We can terminate the provision of the Service immediately if you;
Commit a material breach of your obligations under these Terms and Conditions; or
Fail to make pay any amount due under the contract on the due date for payment; or
Are or become or, in our reasonable opinion, are about to become, the subject of a bankruptcy order or take advantage of any other statutory provisions for the relief of insolvent debtor.
We reserve all copyright and any other intellectual property rights which may subsist in any goods supplied in connection with the provision of the Services. We reserve the right to take any appropriate action to restrain or prevent the infringement of such intellectual property rights.
Liability and indemnity
Our liability under these Terms and Conditions, and in breach of statutory duty, and in tort or misrepresentation or otherwise, shall be limited as set out in this clause.
The total amount of our liability is limited to the total amount of Fees payable by you under the Contract.
We are not liable (whether caused by our employees, trainers or otherwise) in connection with our provision of the Services or the performance of any of our other obligations under these Terms and Conditions or the quotation for;
Any indirect, special or consequential loss, damage, costs or expenses or;
Any losses caused directly or indirectly by any failure or your breach in relation to you obligations, or;
Any losses arising directly or indirectly from the choice of Services and how they will meet your requirements or your use of the Services.
Our Courses are correct at the time of writing, we go through a process of ensuring educational information is up to date at least once a year, If course material, legislation, practises change before we have updated we are not liable for information provided.
You must indemnify us against all damages ,costs, claims and expenses suffered by us arising from any loss or damage to any equipment (including that belonging to third parties) caused by you or your agents or employees.
Nothing in these Terms and Conditions shall limit or exclude our liability for death or personal injury caused by our negligence, or for any fraudulent misrepresentation, or for any other matters for which it would be unlawful to exclude or limit liability.
Circumstances beyond a party’s control
Neither of us is liable for any failure or delay in performing our obligations where such failure or delay results from any cause that is beyond the reasonable control of that party. Such cause include, but not limited to power failure, internet Service provider failure, industrial action, civil unrest, fire, flood, storms, earthquakes, acts of terrorism, acts of war, government action or any other event that is beyond the control of the party in question. If the delay continues for a period of ___days, either of us may terminate or cancel the Services to be carried out under these Terms and Conditions.

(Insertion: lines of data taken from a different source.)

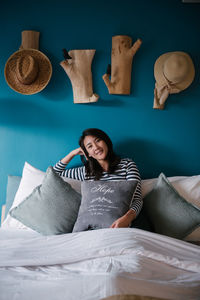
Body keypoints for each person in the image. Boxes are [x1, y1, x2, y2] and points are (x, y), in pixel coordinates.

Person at [53, 128, 142, 228]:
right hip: (90, 230)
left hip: (119, 228)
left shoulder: (127, 165)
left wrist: (126, 219)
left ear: (106, 141)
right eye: (90, 146)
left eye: (98, 141)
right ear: (88, 153)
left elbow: (137, 199)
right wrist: (72, 154)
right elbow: (53, 175)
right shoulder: (85, 171)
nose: (96, 147)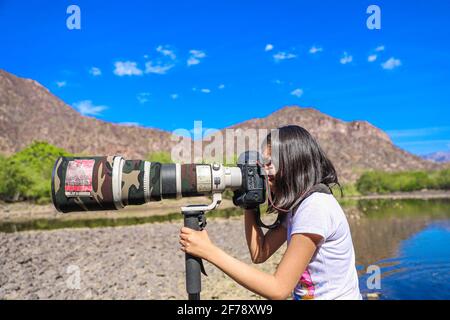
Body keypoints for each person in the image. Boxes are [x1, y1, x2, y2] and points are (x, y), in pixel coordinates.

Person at [179, 125, 362, 300]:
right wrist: (249, 200)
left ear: (293, 163)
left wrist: (209, 252)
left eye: (269, 163)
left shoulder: (315, 206)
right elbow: (260, 252)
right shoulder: (297, 206)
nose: (263, 171)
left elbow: (278, 289)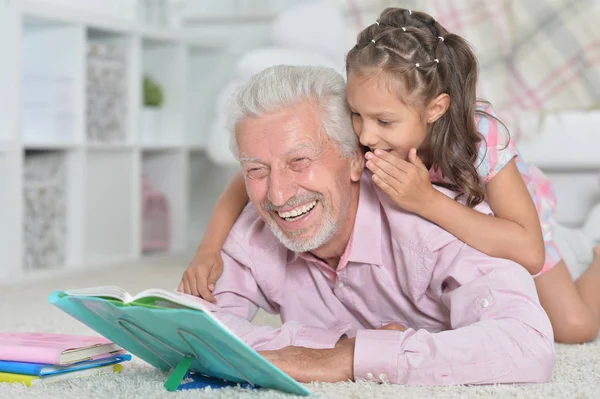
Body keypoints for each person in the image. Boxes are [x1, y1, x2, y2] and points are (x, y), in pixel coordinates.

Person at [180, 7, 600, 344]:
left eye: (383, 120)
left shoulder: (481, 142)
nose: (365, 134)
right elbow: (251, 176)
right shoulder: (371, 129)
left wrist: (427, 201)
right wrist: (208, 250)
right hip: (449, 232)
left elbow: (527, 251)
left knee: (574, 329)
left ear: (434, 109)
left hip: (508, 220)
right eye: (357, 115)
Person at [180, 63, 554, 385]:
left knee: (573, 323)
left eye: (300, 162)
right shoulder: (254, 230)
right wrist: (333, 345)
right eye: (257, 170)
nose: (277, 196)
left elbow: (527, 344)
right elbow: (191, 333)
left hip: (529, 220)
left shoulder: (435, 222)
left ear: (357, 159)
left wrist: (351, 358)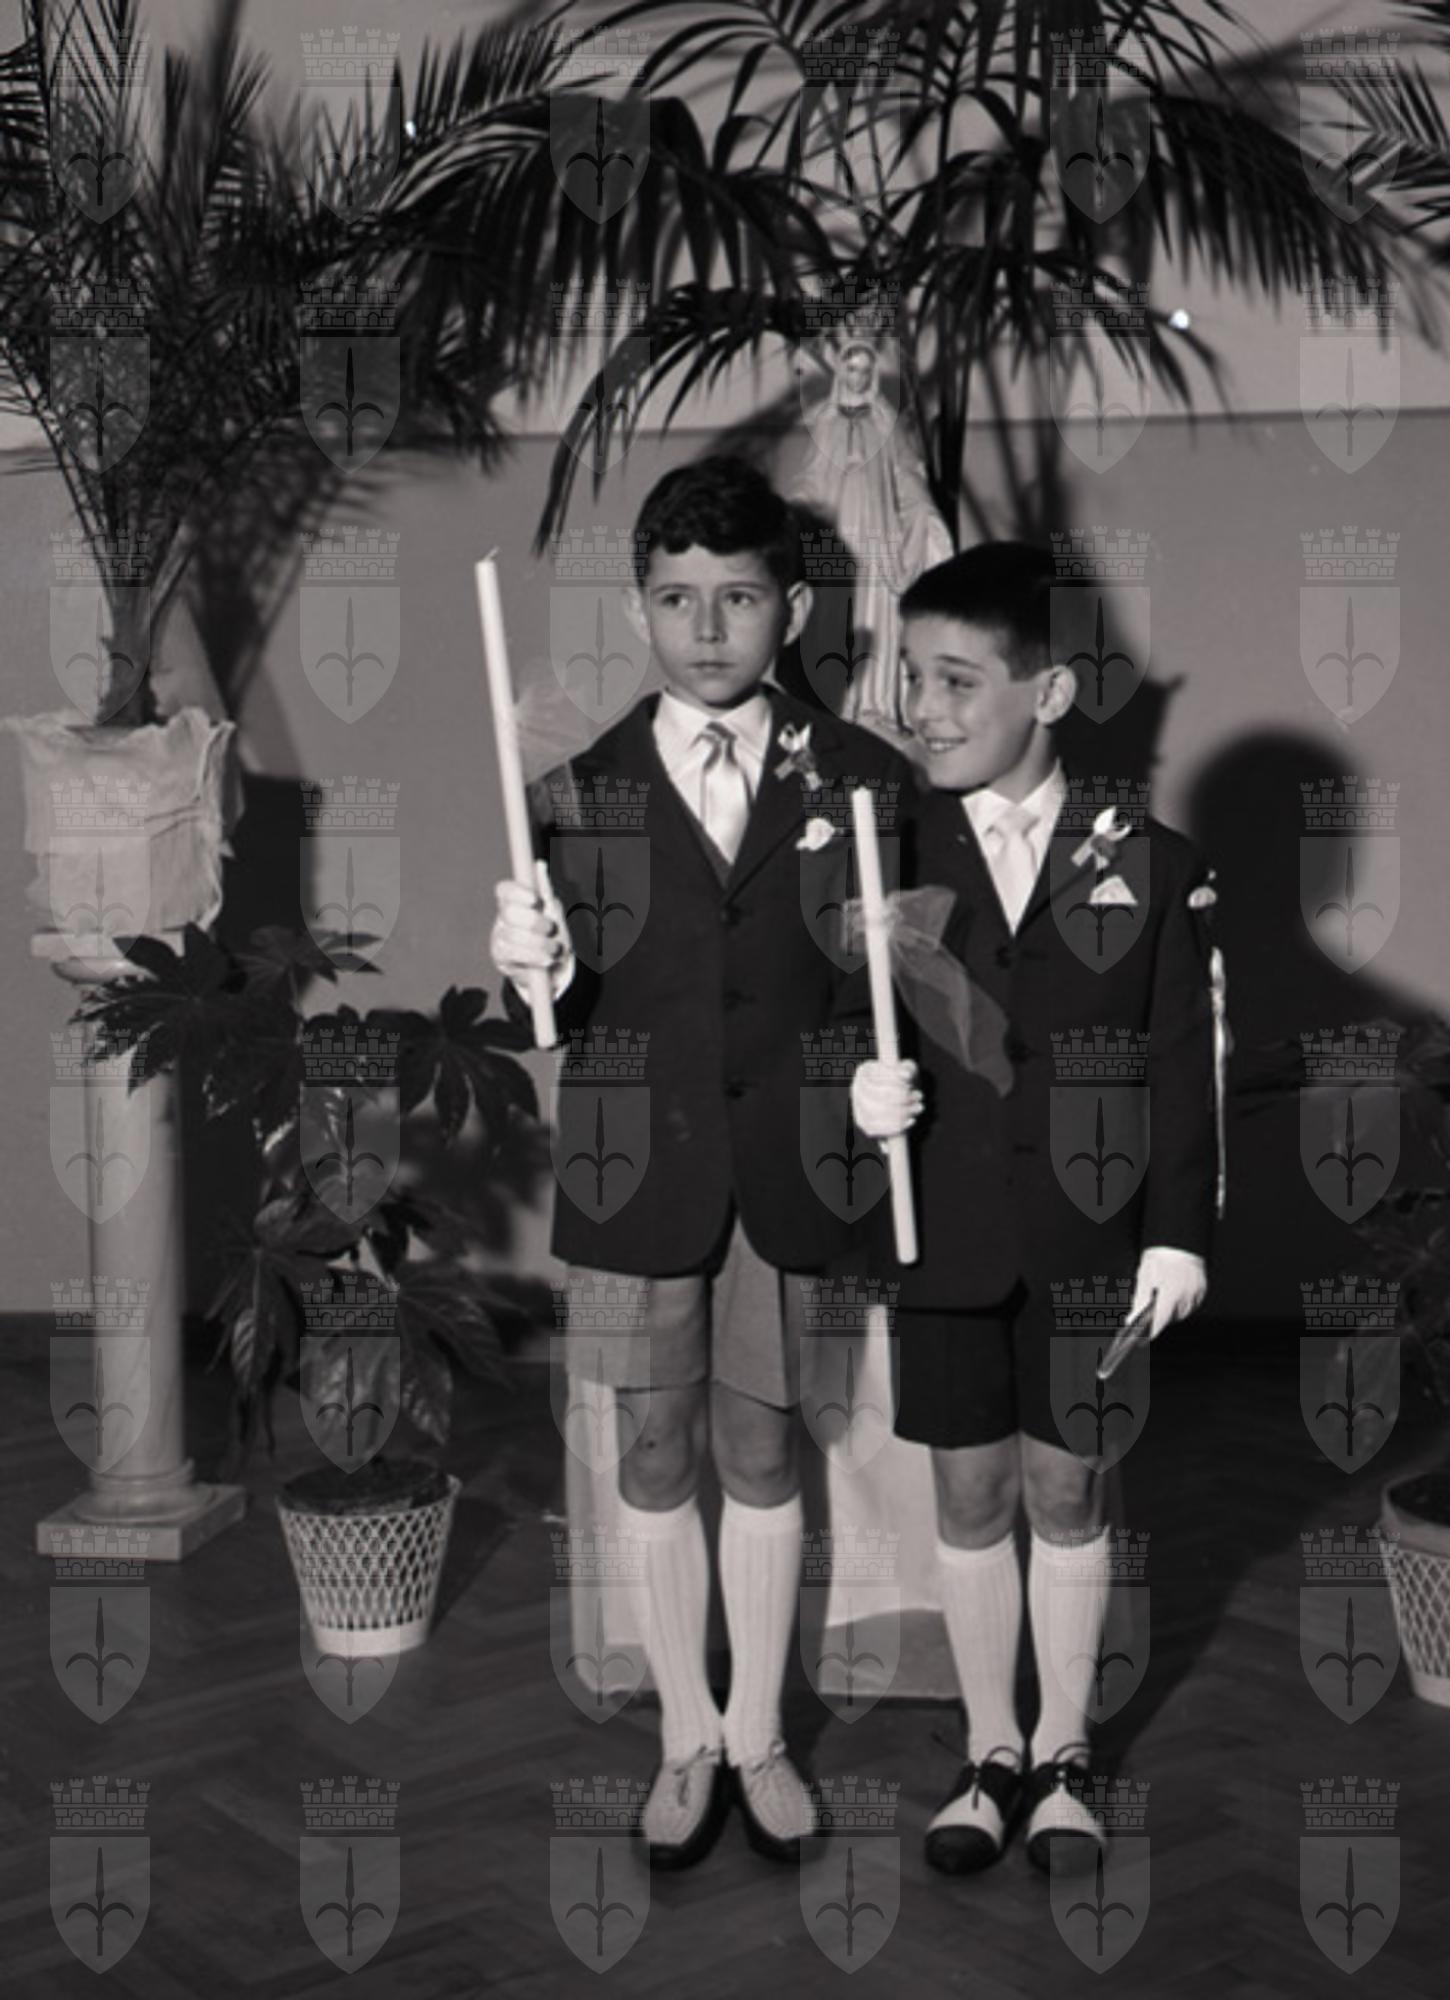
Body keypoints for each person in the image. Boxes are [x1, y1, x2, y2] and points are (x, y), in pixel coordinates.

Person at [489, 455, 915, 1870]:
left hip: (794, 1164)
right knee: (654, 1446)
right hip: (631, 1172)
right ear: (638, 612)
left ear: (791, 607)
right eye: (677, 599)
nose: (708, 627)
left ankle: (758, 1733)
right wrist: (530, 968)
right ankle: (685, 1735)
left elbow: (904, 985)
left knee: (762, 1446)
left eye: (738, 596)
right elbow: (554, 1013)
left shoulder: (865, 780)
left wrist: (886, 1061)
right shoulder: (570, 796)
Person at [847, 541, 1222, 1877]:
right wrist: (851, 1097)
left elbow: (1182, 1058)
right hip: (944, 1228)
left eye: (957, 680)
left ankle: (1063, 1751)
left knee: (1067, 1487)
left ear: (1049, 692)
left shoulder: (1152, 861)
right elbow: (831, 1026)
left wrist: (1177, 1229)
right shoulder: (883, 855)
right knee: (967, 1491)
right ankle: (989, 1747)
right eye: (911, 678)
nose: (923, 708)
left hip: (1088, 1236)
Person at [785, 333, 952, 743]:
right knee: (838, 618)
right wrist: (795, 507)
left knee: (878, 619)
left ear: (872, 374)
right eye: (851, 368)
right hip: (838, 543)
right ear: (841, 372)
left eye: (864, 369)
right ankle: (841, 704)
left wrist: (923, 512)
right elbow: (811, 479)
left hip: (879, 544)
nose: (857, 376)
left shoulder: (885, 424)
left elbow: (907, 476)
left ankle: (876, 706)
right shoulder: (824, 423)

44. All notices under these Terms and Conditions must be in writing and signed by, or on behalf of, the party giving notice (or a duly authorised officer of that party).
45. Notices shall be deemed to have been duly given:
a. when delivered, if delivered by courier or other messenger(including registered mail)during the normal business hours of the recipient;
b. when sent, if transmitted by fax or email and a successful transmission report or return receipt is generated.
46. All notices under these Terms and Conditions must be addressed to the most recent address, email address or fax number notified to the other party.
47. No delay, act or omission by a party in exercising any right or remedy will be deemed a waiver of that, or any other, right or remedy nor stop further exercise of any other right, or remedy.
48. If one or more of these Terms and Conditions is found to be unlawful, invalid or otherwise unenforceable, that those provisions will be deemed severed from the remainder of these Terms and Conditions (which will remain valid and enforceable).
Law and Jurisdiction
49. This Agreement shall be governed by and interpreted according to the law of Scotland and all disputes arising under the Agreement (including non-contractual disputes or claims) shall be subject to the exclusive jurisdiction of the Scottish courts.